The need for litigation hold is a consequence of the rise and rise in litigation. Pharmaceutical companies are being sued around the globe. Lots of financial institutions are facing legal claims as a result of the US subprime mortgage and allied credit-crunch crisis. Puzicha says: “It’s only going to grow.”
E-mail filing and storage
A third product line is concerned with storing e-mails. Puzicha said: “It shares some of the same technology as search but the storage is standard filing with de-duplication -single instances – such as a signature. It’s our own de-duplication and is checksum-based, not being like Diligent or FalconStor de-dupe.”
The aim is for people to very quickly file e-mails with the Recommind software prompting them where to file it. For example, in a legal context e-mails would be stored by cases. Finance and HR would have different logical storage structures.

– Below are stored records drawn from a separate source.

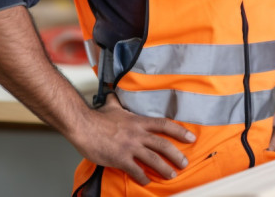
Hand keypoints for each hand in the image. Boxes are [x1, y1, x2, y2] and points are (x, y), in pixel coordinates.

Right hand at [77, 93, 195, 184]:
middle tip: (185, 163)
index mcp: (138, 121)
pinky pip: (136, 170)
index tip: (191, 137)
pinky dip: (143, 177)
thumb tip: (114, 93)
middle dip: (176, 155)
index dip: (179, 131)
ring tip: (172, 175)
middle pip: (163, 144)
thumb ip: (117, 101)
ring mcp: (129, 147)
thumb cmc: (96, 117)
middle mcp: (137, 134)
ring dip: (164, 168)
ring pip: (153, 159)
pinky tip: (147, 182)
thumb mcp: (111, 106)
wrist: (82, 126)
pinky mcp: (120, 158)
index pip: (164, 125)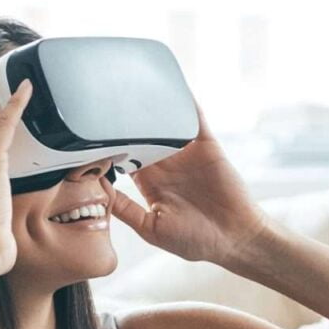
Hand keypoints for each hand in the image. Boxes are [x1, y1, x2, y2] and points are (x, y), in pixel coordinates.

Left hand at [106, 101, 269, 266]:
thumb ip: (125, 209)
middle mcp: (166, 165)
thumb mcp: (152, 229)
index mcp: (150, 184)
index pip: (124, 159)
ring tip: (134, 90)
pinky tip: (173, 88)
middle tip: (106, 106)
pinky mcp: (206, 146)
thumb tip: (99, 188)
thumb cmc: (196, 240)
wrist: (236, 239)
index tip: (92, 138)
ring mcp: (186, 154)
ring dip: (152, 110)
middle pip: (140, 136)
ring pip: (164, 124)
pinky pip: (195, 118)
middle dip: (126, 124)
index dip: (110, 148)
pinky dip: (186, 103)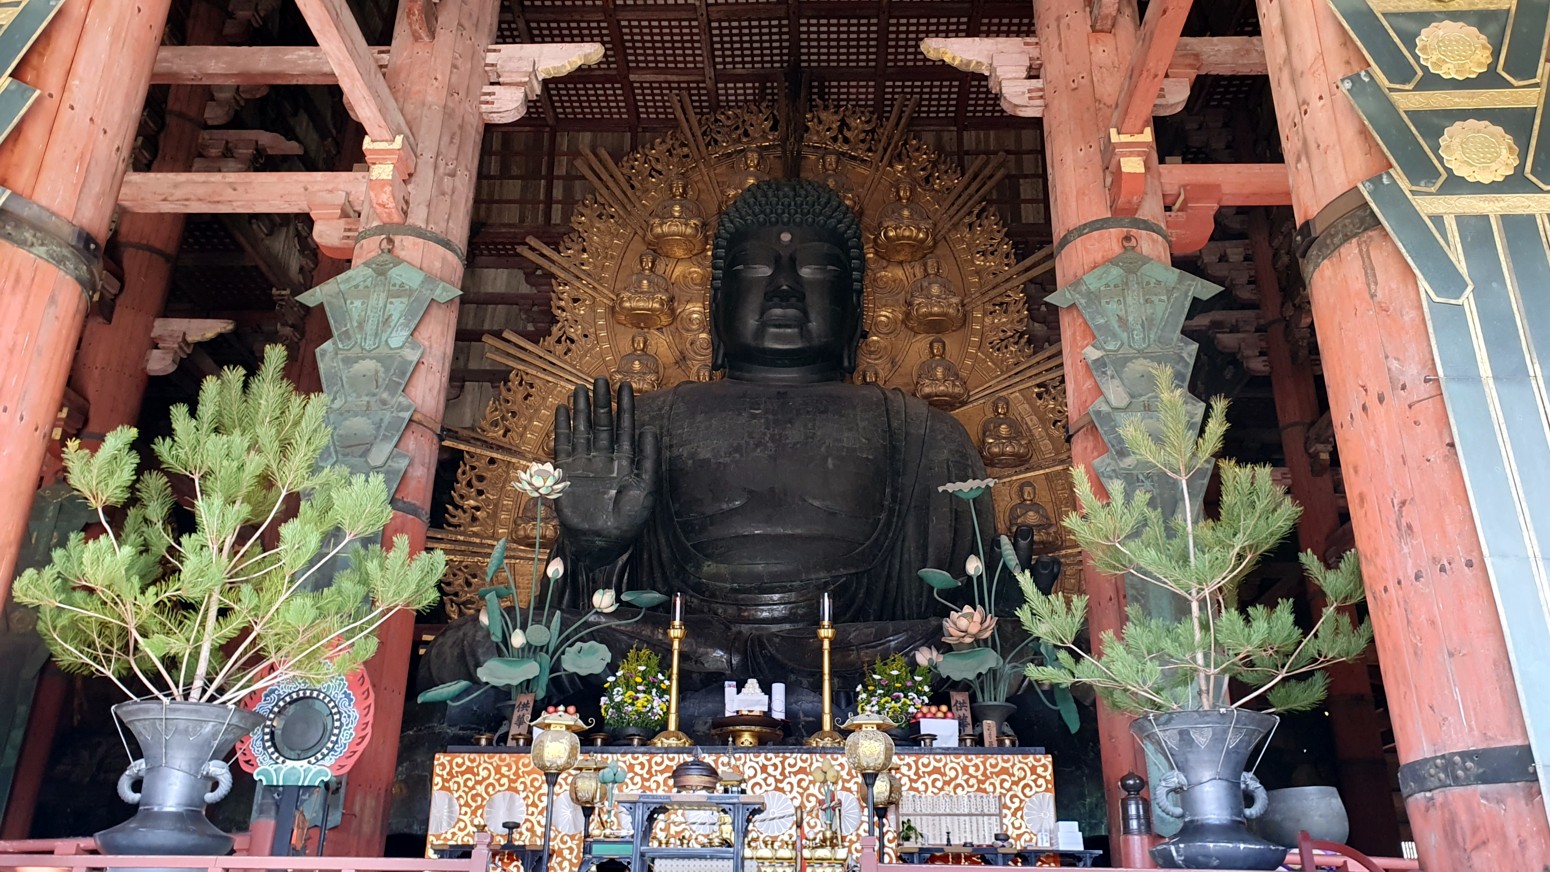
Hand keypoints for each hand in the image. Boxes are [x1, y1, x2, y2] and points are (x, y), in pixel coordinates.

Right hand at [553, 377, 660, 564]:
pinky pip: (564, 446)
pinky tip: (563, 411)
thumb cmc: (628, 520)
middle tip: (601, 378)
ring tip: (581, 388)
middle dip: (602, 402)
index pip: (626, 428)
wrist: (601, 542)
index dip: (626, 407)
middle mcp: (605, 459)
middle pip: (603, 424)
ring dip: (582, 410)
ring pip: (583, 430)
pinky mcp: (567, 473)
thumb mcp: (645, 489)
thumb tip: (649, 428)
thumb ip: (647, 459)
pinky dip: (563, 428)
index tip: (626, 386)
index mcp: (626, 462)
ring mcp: (585, 464)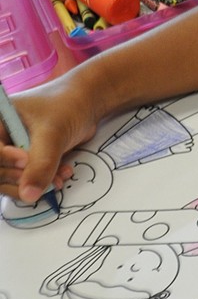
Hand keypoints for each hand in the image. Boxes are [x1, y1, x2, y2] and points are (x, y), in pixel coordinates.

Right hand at [0, 77, 99, 202]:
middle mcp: (2, 137)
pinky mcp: (28, 160)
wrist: (88, 103)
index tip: (26, 161)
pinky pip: (28, 179)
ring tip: (57, 180)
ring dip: (34, 184)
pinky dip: (44, 182)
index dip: (4, 159)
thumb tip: (28, 195)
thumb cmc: (67, 106)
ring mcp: (13, 149)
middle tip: (42, 181)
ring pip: (12, 179)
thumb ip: (40, 164)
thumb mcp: (52, 133)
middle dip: (20, 178)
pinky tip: (61, 176)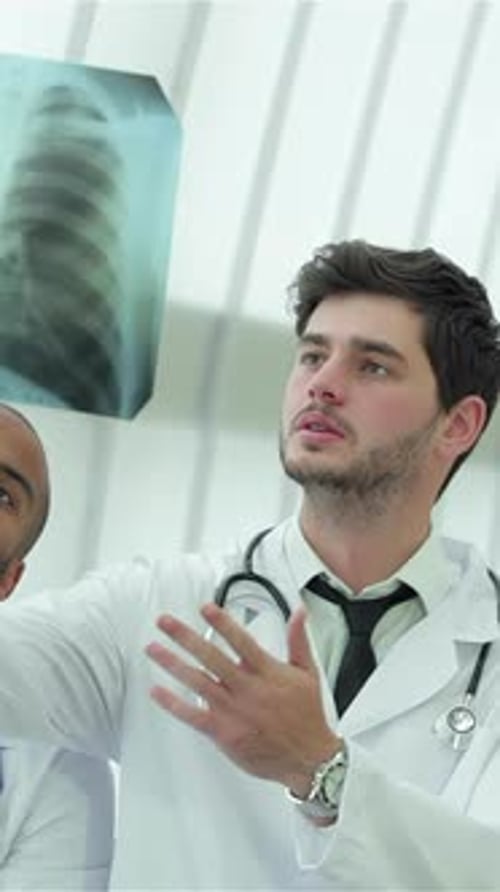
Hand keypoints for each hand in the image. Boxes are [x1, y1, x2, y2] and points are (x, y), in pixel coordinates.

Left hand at [145, 603, 339, 794]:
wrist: (309, 759)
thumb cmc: (307, 716)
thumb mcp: (308, 673)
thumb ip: (298, 640)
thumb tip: (298, 614)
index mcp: (267, 672)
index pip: (241, 641)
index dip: (222, 622)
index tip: (205, 608)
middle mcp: (247, 689)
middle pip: (211, 656)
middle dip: (185, 636)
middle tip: (165, 622)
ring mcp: (234, 711)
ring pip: (197, 682)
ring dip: (173, 663)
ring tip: (154, 649)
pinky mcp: (224, 733)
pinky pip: (194, 716)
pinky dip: (173, 704)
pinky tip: (158, 691)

This technique reduces the size of Exchange e-mail databases.
Recommind has potent technology to index and group documents, any kind of textual material, by using statistical analysis to discover relationships between documents and the ways they might be clustered together. It uses this technology to trawl through a company’s vast document store and produce a drilled-down set of documents in response to a discovery request. It also uses the same technology to build a locked down set of documents if a litigation hold is imposed by the courts.
A third use of the technology is, again, to reduce the size of a document store by intelligently filing e-mails in logical groups according to the context of the mail and by stripping out duplicated items such as signatures.
Recommind products can be viewed as intelligent searching and organising of enterprise content to minimise storage costs and reduce legal fees when faced with eDiscovery approaches. Traditionally, lawyers would sit down and strip mine a document repository. Recommind substitutes far more efficient follow-the-seam mining techniques and so stops client companies having to pay astronomical fees to lawyers engaged in the eDiscovery gold rush.